Day 12 - Build Your Network Before You Need It


560752_10101428494247959_667716548_n While working at Centenary College from 2006-2008 I worked hard to build a foundation to build a Recreation department rather than just the intramurals programming I was hired for. When I started, the college had a new gymnasium and recreation center under construction but vision was to offer open recreation, intramural programming, trips and special events. Outside of my colleagues, I needed some help.

After doing some research, I came across NIRSA (National Intramural Recreation Sports Association), the professional development and governing body of collegiate Recreation professionals. Luckily, in February of 2007, I discovered Rutgers University was hosting a NJ NIRSA State Workshop. I registered myself and five of our student employees and this was the start of my professional involvement in NIRSA. I met several colleagues like Diana Clauss from Rider, Jess Ward from Rutgers, and John Mazurri from Stevens Tech.

Less than a year later I attended the Region 1 conference in Ithaca, NY where I brought four of our student leaders who were really interested in going into campus recreation. We got up there early to attend the pre-conference Student Lead-On portion, and I had registered all of us for the mentor-mentee program. Even though I was a professional staff, I wanted a chance to meet some other colleagues so I was excited to participate as well. That afternoon I found out I was paired with Jess Ward, the Intramural Coordinator at Rutgers.

Jess’ welcoming personality and genuine effort to introduce me to other RU alumni that were now in the field and other intramural professionals up and down the east coast has been invaluable to my career. I decided at that conference to volunteer and join a committee to help carry out the 2008 state workshop at Rider University. I had a chance to work with Jess and some other great colleagues while presenting my first workshop. At this point, I was continuing to grow our programming at Centenary while growing my network.

A short time later, I reached out to Jess about an open position within Rutgers Recreation. I applied to the job in December of 2007 but didn’t hear anything until May 2008 when I was invited for an interview for the Special Events position. It turns out, after talking with Jess, she kept me in mind and helped get my resume to the top. Long story short, I interviewed and didn’t get the position. It was ok - I got some experience and got my foot in the door meeting more professionals.

I was sure to send thank you notes to everyone I met and a few months later, I was told there was an opening for Intramural Coordinator. It turns out this was Jess’s position as she was leaving to work at Princeton University. When she was leaving, she was asked if she knew of any candidates she would recommend and she brought my name up again to her boss Paul Fischbach.

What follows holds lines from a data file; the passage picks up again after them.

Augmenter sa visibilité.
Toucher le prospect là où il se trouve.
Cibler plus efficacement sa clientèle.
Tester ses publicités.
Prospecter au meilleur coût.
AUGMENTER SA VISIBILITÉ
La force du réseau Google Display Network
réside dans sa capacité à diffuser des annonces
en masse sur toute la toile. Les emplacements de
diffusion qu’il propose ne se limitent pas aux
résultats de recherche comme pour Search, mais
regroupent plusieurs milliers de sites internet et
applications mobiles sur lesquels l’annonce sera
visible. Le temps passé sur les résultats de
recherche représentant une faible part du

That saying, “everything happens for a reason” may be a cliche, but I went on two interviews and landed a job in August 2008 at Rutgers Recreation as their Intramural Coordinator. I owe a sincere thanks to Jess Ward for always helping me out. I remember the day I accepted, my new boss Paul called me that Friday evening to welcome me aboard - a nice gesture I still think about today.


Paul has had an influential role in helping me find my niche as he shares the same values in student development. He always looked out for me and to this day he still introduces me to anyone he knows at Rutgers. Even though I was working as the Intramural Coordinator it was an avenue to facilitate student leadership, development and offer innovative programming to the university population. Paul gave me the opportunity to be hands-on and foster a community on the Livingston campus.

Taking this job and leap into a large public university and department has been one of the best transitions that set up the next few posts in my series.

How They Inspired Me:

In this new role at Rutgers, I was able to combine my passions of programming and development with my knowledge of leadership to facilitate a community where college students could learn real-world skills. Paul always said that we helped develop and bring students together and that recreation just got in the way.

What They Taught Me:

The one thing I learned from both Paul and Jess is to always have a caring and genuine personality and help be a connector.


Take advantage of mentor-mentee programs, and professional development opportunities. Rutgers University gets about 200-250 applicants per job opening in the student affairs division. If you don’t know someone it can be very difficult to get your foot in the door. That being said, don’t just network to network. My relationship with Jess wasn’t around getting some job, it was about learning how to build my program at Centenary bigger and better. Authenticity and integrity when connecting with others is critical.